February 27, 2018 - Data and Metrics

February 27, 2018 at 12:30 pm

San Diego Accountable Community for Health Data and Metrics Meeting Summary


Welcome and Introductions 


Kitty Bailey started the meeting by reviewing the agenda; workgroup members introduced themselves. 


SDACH Workgroup Progress Update 


Kitty provided an update on the activities and progress of the other SD ACH workgroups, including details on the responsibility of the Sustainability and Wellness Fund Workgroup to identify investors and the optimal investments of funds for achievement of the SD ACH’s goals. The process for the development of the Portfolio of Health Promoting Interventions and the Collective Action Workgroup’s role was also presented. 


The group reviewed the Cardiovascular Protective Factors and the Portfolio of Health Promoting Interventions across Domains. The current visual representation communicates the interaction between the community, the interventions, and determinants of health, safety, and wellbeing. In discussing the Portfolio of Interventions, Kitty emphasized the desirability of real-time data collection as well as the importance of work with data aggregators to monitor progress over time. 


Elizabeth Bustos shared details about the Stewardship Committee’s decision to create a new “Community Resident Activation Workgroup.” The members of the Data & Metrics workgroup were encouraged to offer recommendations of potential members, which could be both representatives from community-based organizations, as well as individuals not necessarily affiliated with formal organizations. 


Review Priority Outcomes and Indicators 


Alaina Dall outlined both priority goals and proxy measures for ideal cardiovascular health. A table detailing possible data sources was provided with information on frequency of collection, collection methods, and the potential for stratification according to the five lenses of health equity. Alaina tied these data sources to the Workgroup’s goal of aligning measures with the American Heart Association’s (AHA) ideal cardiovascular health definition. It was also noted that the choice of private data sources will eventually be determined by the selection of programs that will constitute the Portfolio of Interventions. 


Discuss Data Sources and Baseline Data for Priority Outcomes 


The committee reviewed information on specific measures for cigarette smoking, physical activity, and healthy diet. The most recent available statistic for each measure was also provided as a baseline. 

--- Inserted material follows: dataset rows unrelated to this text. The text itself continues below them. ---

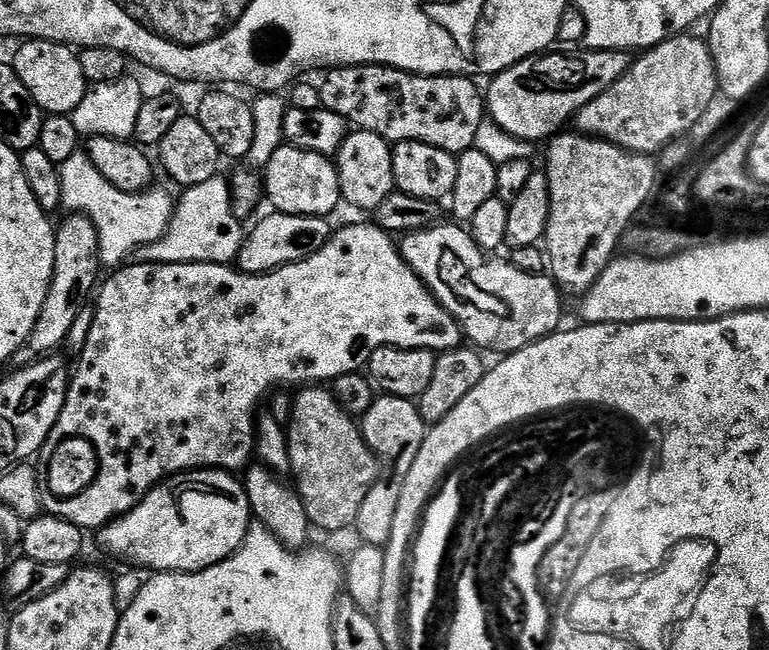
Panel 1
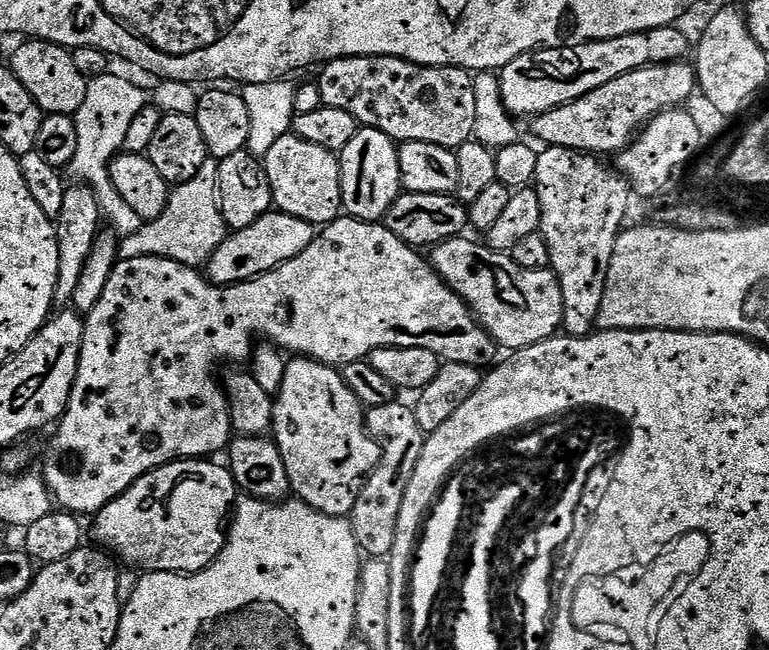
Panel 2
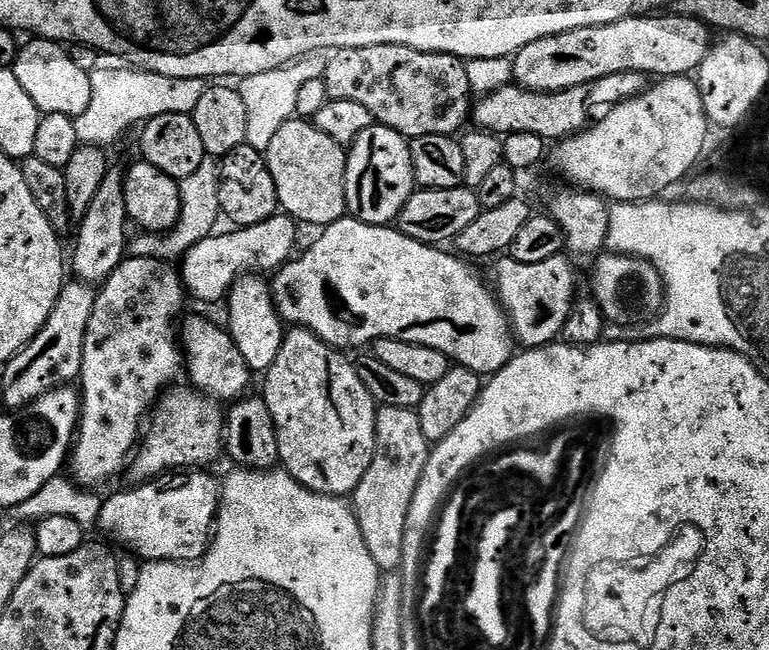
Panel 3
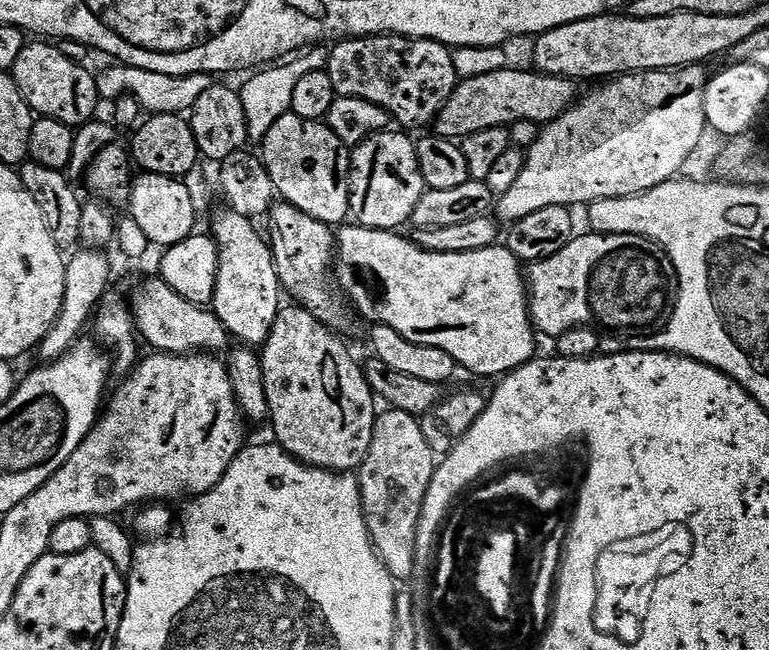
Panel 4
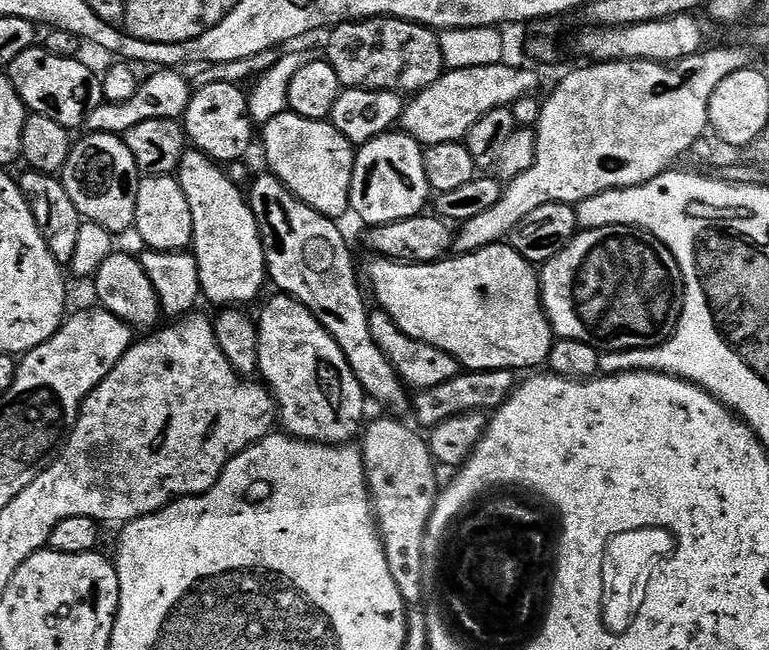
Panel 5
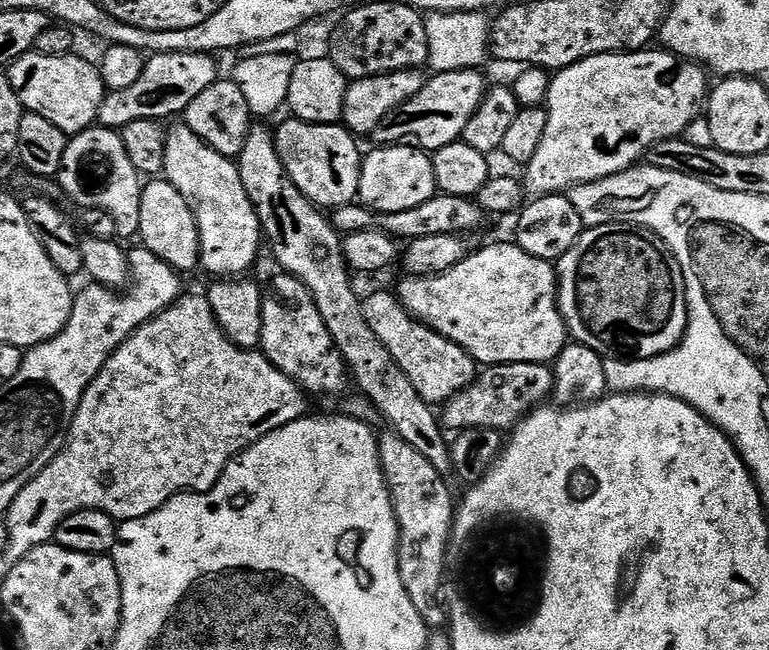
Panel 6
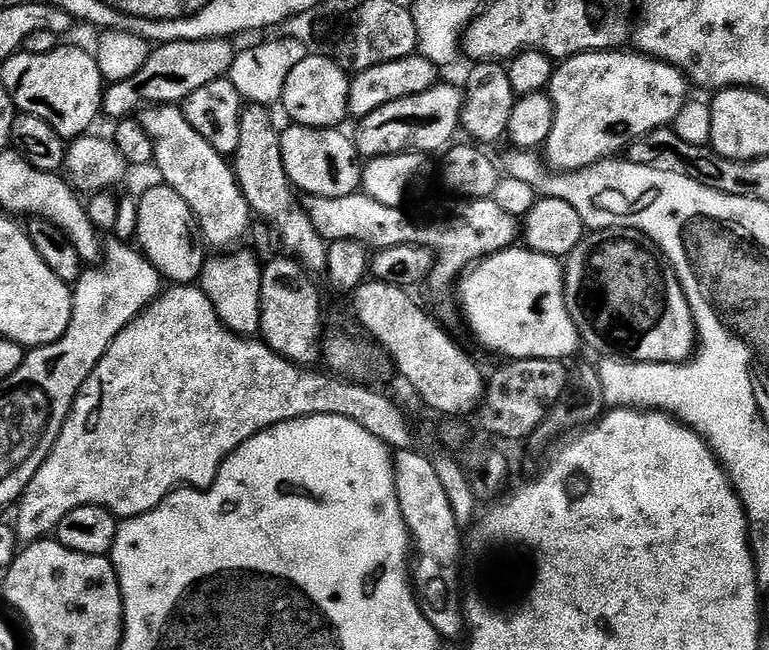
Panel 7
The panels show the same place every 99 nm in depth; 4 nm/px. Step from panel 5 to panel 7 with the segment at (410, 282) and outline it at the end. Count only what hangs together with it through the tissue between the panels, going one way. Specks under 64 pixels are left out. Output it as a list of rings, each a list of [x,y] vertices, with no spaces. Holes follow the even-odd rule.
[[[513,246],[511,248],[504,248],[501,252],[496,252],[493,256],[486,256],[483,260],[479,261],[459,281],[458,284],[458,300],[462,305],[462,316],[468,319],[468,324],[472,327],[472,332],[489,348],[492,352],[501,352],[504,358],[511,358],[513,360],[562,360],[567,361],[568,356],[575,354],[579,348],[582,348],[582,341],[580,338],[580,332],[574,326],[574,322],[570,318],[568,313],[568,307],[564,301],[564,268],[561,261],[554,256],[547,256],[546,254],[538,254],[532,251],[527,246]]]

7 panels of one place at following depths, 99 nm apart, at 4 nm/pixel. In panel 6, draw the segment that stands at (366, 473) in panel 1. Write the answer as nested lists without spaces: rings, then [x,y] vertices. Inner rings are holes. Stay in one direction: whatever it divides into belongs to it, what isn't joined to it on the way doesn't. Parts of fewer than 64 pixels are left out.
[[[279,274],[262,292],[262,338],[259,351],[282,374],[286,374],[305,393],[316,396],[336,396],[344,388],[346,365],[332,342],[322,314],[314,302],[312,292],[306,290],[301,280],[287,274]]]

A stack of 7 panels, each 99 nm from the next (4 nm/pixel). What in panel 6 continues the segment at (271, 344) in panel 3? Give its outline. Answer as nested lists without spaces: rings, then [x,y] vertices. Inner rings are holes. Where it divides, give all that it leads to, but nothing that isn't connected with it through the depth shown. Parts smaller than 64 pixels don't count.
[[[182,122],[176,124],[171,129],[170,127],[165,131],[164,137],[166,138],[166,160],[164,162],[164,171],[162,173],[163,179],[170,182],[170,186],[174,186],[174,190],[178,190],[178,194],[182,194],[182,198],[186,198],[186,202],[190,206],[190,210],[194,214],[194,222],[198,222],[198,234],[200,235],[200,263],[201,269],[205,268],[206,271],[212,275],[212,278],[240,278],[245,275],[244,272],[252,263],[255,262],[258,254],[258,248],[262,246],[262,233],[260,231],[260,219],[257,218],[254,206],[250,202],[250,198],[246,194],[246,186],[242,186],[242,178],[240,177],[239,167],[229,157],[218,154],[218,150],[214,150],[210,146],[206,146],[206,142],[202,142],[202,138],[198,138],[198,134],[194,134],[194,130],[190,130]]]

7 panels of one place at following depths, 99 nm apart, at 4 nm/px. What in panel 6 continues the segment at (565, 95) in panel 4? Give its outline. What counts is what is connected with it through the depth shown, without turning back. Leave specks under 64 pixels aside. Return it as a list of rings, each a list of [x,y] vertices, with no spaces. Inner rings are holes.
[[[467,68],[457,72],[437,72],[425,79],[422,90],[418,90],[410,102],[398,106],[378,122],[370,133],[371,143],[376,146],[401,144],[407,148],[420,148],[429,154],[442,150],[442,146],[457,143],[464,135],[466,122],[484,100],[484,74],[475,68]]]

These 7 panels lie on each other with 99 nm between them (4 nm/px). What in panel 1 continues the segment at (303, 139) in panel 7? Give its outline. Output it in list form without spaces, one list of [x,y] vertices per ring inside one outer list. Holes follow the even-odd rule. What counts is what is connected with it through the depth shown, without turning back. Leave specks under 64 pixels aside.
[[[287,142],[274,150],[270,162],[263,169],[262,181],[266,200],[273,204],[271,207],[277,212],[328,218],[342,204],[340,175],[335,163],[327,156],[296,148]]]

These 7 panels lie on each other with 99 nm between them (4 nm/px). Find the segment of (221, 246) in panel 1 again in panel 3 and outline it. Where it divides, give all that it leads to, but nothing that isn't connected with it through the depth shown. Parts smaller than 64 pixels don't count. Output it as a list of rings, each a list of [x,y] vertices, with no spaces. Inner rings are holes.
[[[205,158],[202,166],[190,174],[190,178],[179,181],[182,210],[178,214],[178,222],[168,232],[155,234],[136,234],[127,241],[127,255],[129,257],[150,258],[165,262],[183,261],[190,246],[198,246],[202,238],[213,235],[217,231],[216,223],[222,220],[219,206],[220,165],[215,159]]]

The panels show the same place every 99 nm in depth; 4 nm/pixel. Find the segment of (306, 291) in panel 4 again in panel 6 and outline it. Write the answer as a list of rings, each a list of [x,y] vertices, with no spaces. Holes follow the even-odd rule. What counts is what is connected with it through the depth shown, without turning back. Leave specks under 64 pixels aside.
[[[256,127],[248,129],[248,137],[238,157],[238,167],[242,186],[246,186],[246,194],[260,219],[263,239],[267,246],[272,247],[273,258],[284,267],[281,269],[287,275],[301,280],[306,290],[312,292],[318,314],[322,314],[322,322],[326,322],[326,330],[330,330],[336,351],[340,353],[351,379],[353,376],[360,387],[357,388],[359,395],[365,396],[376,407],[395,435],[410,442],[410,446],[414,446],[414,450],[418,450],[418,454],[422,454],[440,476],[447,477],[452,472],[452,451],[445,429],[441,428],[433,405],[423,400],[414,386],[410,386],[410,378],[402,374],[390,350],[386,350],[386,346],[378,342],[374,330],[366,326],[362,300],[352,289],[353,277],[342,254],[341,233],[317,205],[296,189],[280,161],[275,135]]]

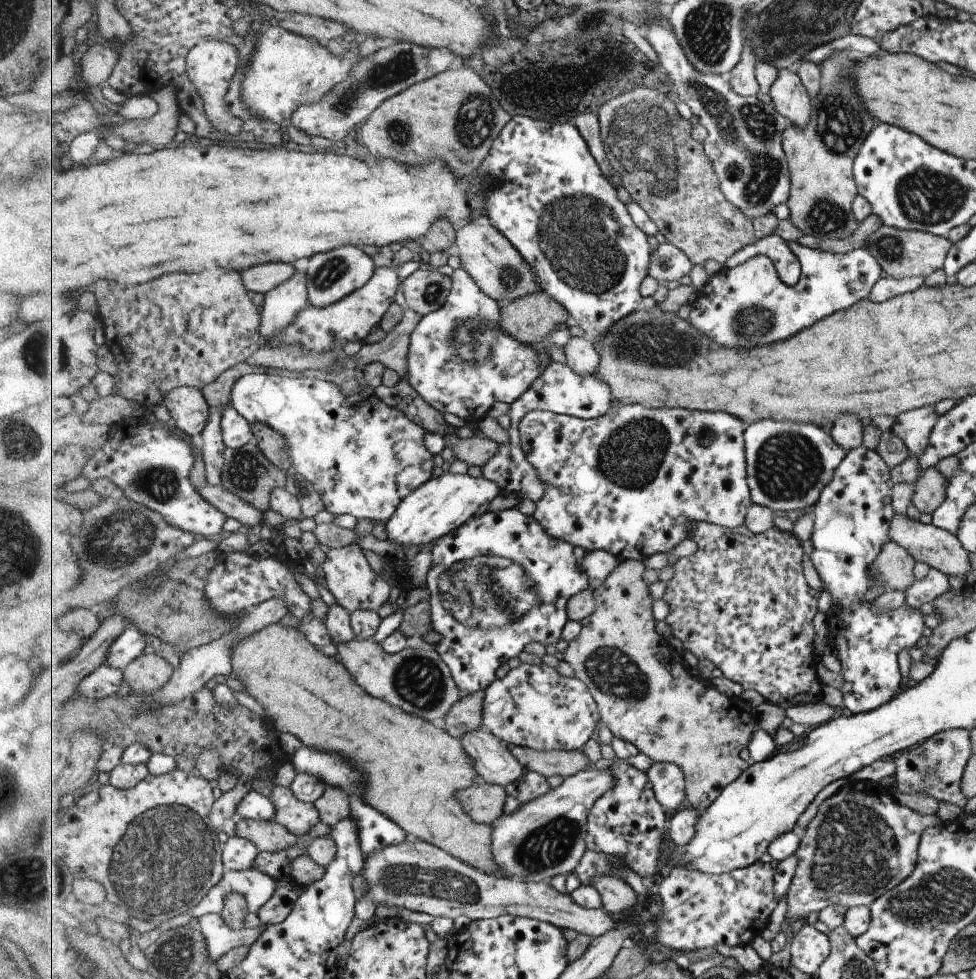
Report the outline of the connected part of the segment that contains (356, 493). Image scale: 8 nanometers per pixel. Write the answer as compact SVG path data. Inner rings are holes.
M262 369L235 382L229 406L252 425L267 424L285 436L293 462L292 473L305 476L305 480L321 490L321 500L325 502L327 512L348 514L357 521L373 520L387 524L405 499L433 479L433 455L425 448L425 436L429 431L376 397L354 405L349 404L347 397L339 390L339 384L304 376L288 378L267 374Z

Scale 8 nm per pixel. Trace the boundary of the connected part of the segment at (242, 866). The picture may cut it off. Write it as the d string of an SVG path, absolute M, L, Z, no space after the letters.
M239 836L228 838L220 847L225 872L251 869L256 864L259 852L251 840Z

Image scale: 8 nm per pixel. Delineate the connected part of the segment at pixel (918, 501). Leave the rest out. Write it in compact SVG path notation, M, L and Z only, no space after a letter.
M930 467L925 469L915 480L910 499L913 506L919 514L930 514L941 505L945 498L945 486L947 480L937 471L937 468Z

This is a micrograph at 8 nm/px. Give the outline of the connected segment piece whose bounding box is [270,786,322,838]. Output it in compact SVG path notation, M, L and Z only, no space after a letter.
M276 786L270 799L275 804L272 821L285 826L297 838L305 836L315 824L322 822L315 804L299 800L290 787Z

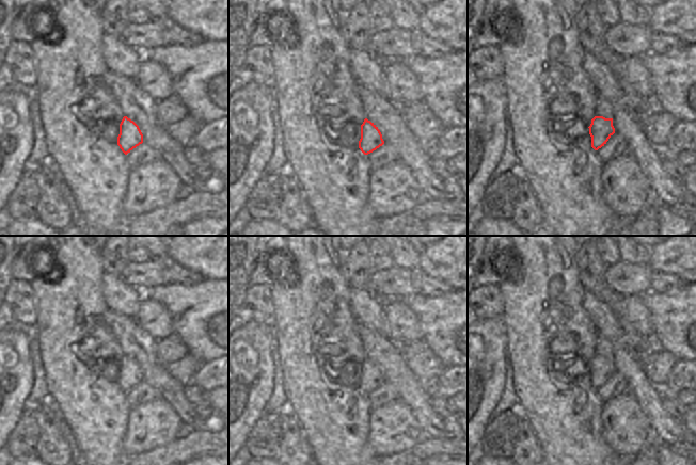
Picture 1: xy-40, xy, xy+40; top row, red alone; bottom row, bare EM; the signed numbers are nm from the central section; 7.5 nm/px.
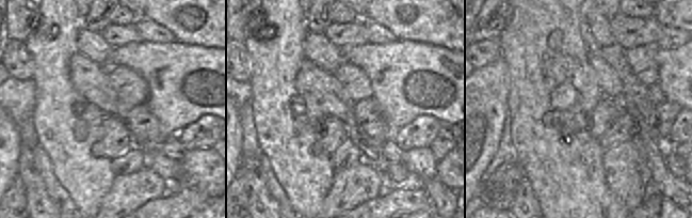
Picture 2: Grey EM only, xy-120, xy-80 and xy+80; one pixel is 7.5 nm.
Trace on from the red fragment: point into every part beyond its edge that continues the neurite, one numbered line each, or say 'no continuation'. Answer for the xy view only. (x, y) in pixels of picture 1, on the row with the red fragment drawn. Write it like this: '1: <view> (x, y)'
1: xy (349, 134)

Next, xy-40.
1: xy-40 (109, 132)

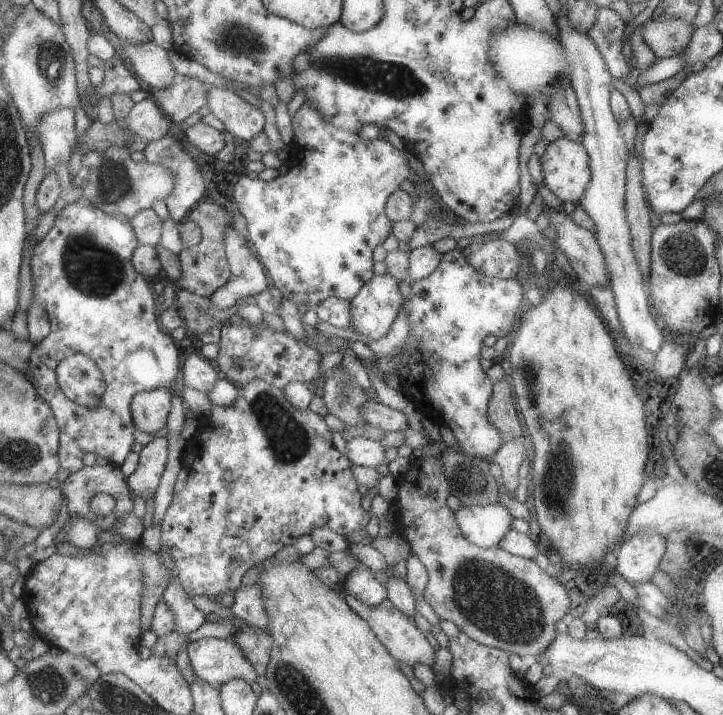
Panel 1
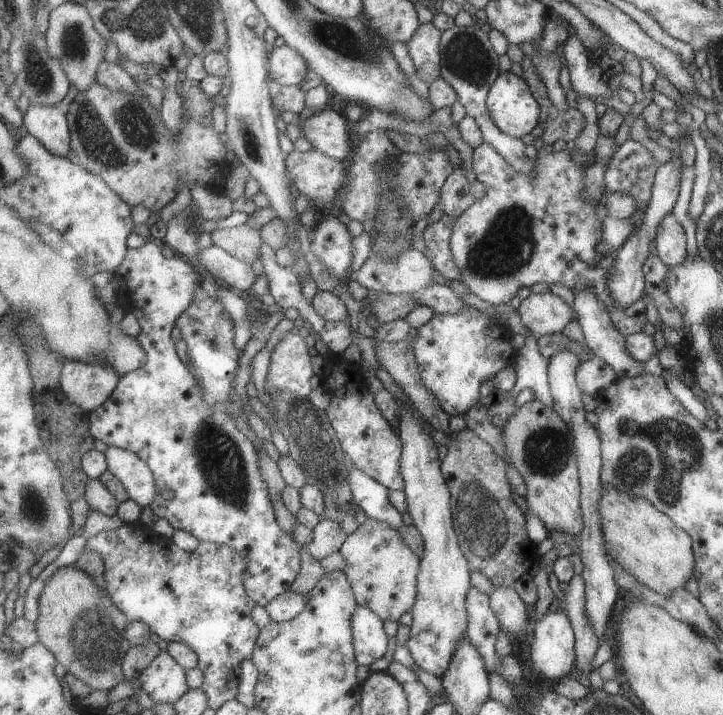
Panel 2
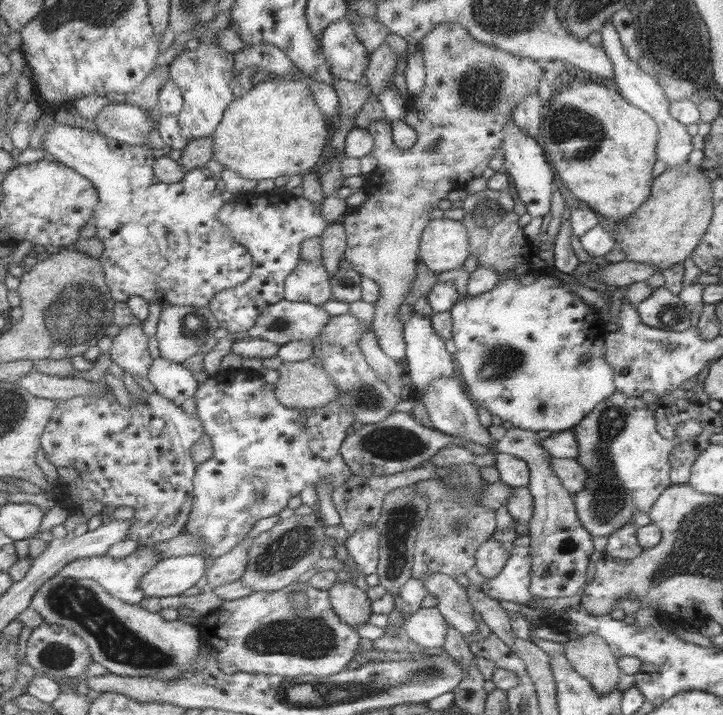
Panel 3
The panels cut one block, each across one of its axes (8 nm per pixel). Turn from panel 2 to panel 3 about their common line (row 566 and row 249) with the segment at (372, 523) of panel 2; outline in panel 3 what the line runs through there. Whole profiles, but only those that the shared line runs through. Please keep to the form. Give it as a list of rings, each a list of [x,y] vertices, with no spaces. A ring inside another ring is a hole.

The workgroup was asked if they agreed with the approach of using traditional data sources such as the California Health Interview Survey and the Behavioral Risk Factor Surveillance Survey to understand how San Diego County is doing on the cardiovascular protective factors. The workgroup generally agreed that these data sources were useful, but that they didn’t tell the whole story. For example, they reflect individual behaviors, rather than ways the community supports heart health (i.e. walkable communities). There is a lag time in reporting data. And they don’t take advantage of new and improved ways of collecting and understanding data as have been advanced by Apple, Google, and health information exchanges. 


The Workgroup was asked for input on which of the publicly available datasets and metrics might provide the best proxies for measuring ideal cardiovascular health. The Workgroup provided some additional data sources for future consideration, such as 211 San Diego’s Community Information Exchange and San Diego Health Connect’s Health Information Exchange, while also factoring in the desirability of data validation. 


Workgroup members shared their knowledge and experience in working with selected data sources and metrics, including strengths and drawbacks. Members will continue to engage in discussion regarding these and other potentially appropriate data sources and measures, and in the future the group will explore supplemental options as the portfolio of interventions is specified. These options may include Community Commons data, Kaiser Family Foundation’s data regarding access to care, as well as CalFresh participation levels. 


Over time, the group will consider the balance between traditional data sources, and the desirability of innovation and attracting investment to enhance technology. 


Discuss Definition of “Wellbeing” and Potential Indicators 


Kitty provided an overview of the definition of wellbeing provided the Prevention Institute. The Pillars of Wellbeing, based upon the “THRIVE framework” (Tool for Health and Resilience in Vulnerable Environments) as well as potential paths toward improvement of wellbeing were reviewed. 

Workgroup members commented on the ease of availability of data to measure some of these factors, including youth data. In addition, there were suggestions to eventually seek out whether intervention programs use existing validated tools to measure progress. The group recommended some metrics and data sources for consideration in the near future. These included availability of affordable child care, walkability, and availability of parks within neighborhoods. 


Next Steps 


The group was reminded of the upcoming Stakeholder meeting on March 7, 2018. The next (March 27th) meeting of the Data & Metrics workgroup will include a continuation of the discussion of the concept of wellbeing, as well as consideration of innovative data sources. In addition, a sub-group of experts will discuss selection of an appropriate measure for nutrition in the coming weeks. 

Date and Time

February 27, 2018 12:30 pm
February 27, 2018 02:30 pm

ACHs build on prior efforts to coordinate and integrate various organizations, programs and services by linking their activities together in a coherent and reinforcing portfolio of interventions across five key domains.